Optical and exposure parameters
-=-=-=-=-

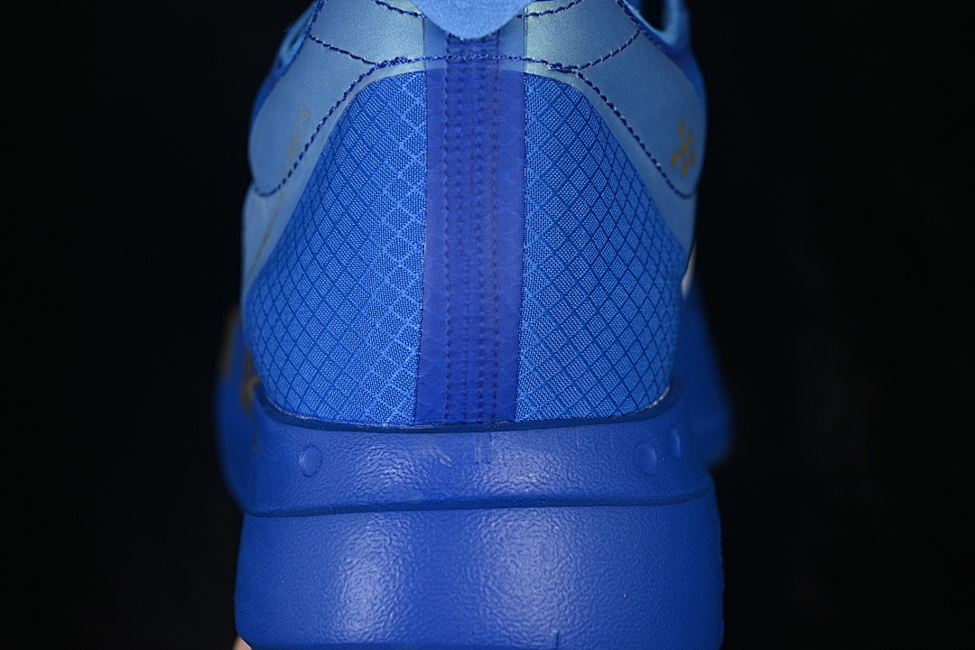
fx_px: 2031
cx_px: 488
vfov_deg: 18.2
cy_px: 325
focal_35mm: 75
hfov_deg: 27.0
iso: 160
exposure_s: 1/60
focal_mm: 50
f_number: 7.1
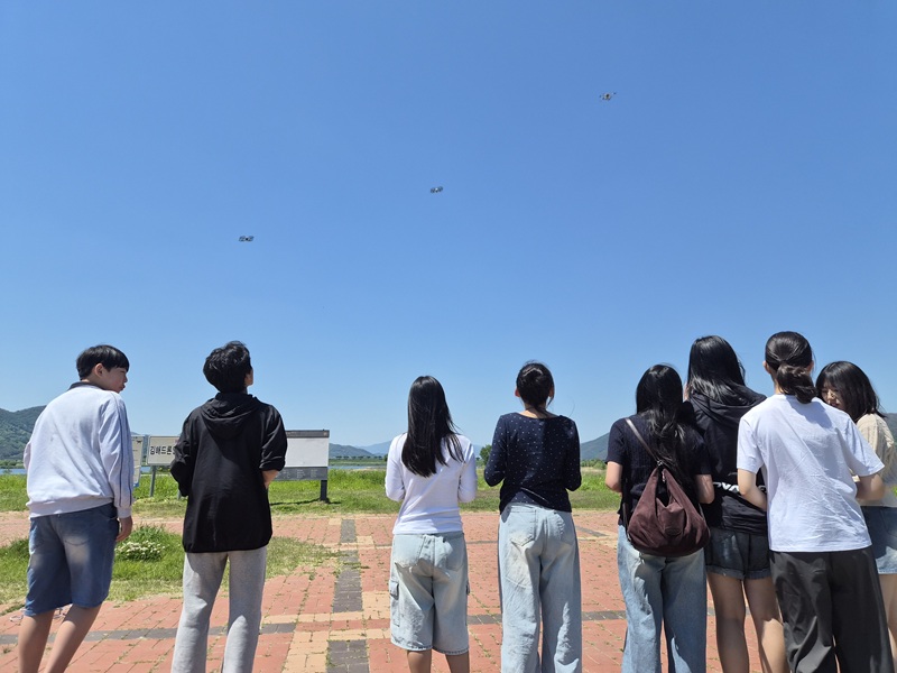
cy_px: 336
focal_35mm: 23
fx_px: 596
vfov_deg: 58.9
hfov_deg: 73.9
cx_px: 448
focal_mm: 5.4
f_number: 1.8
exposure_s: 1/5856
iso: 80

-=-=-=-=-

> **Problem statement**: The answer is the entries above, given again exactly, with no pictures among them.

> **Your response**:
fx_px: 2031
cx_px: 488
vfov_deg: 18.2
cy_px: 325
focal_35mm: 75
hfov_deg: 27.0
iso: 160
exposure_s: 1/60
focal_mm: 50
f_number: 7.1
cy_px: 336
focal_35mm: 23
fx_px: 596
vfov_deg: 58.9
hfov_deg: 73.9
cx_px: 448
focal_mm: 5.4
f_number: 1.8
exposure_s: 1/5856
iso: 80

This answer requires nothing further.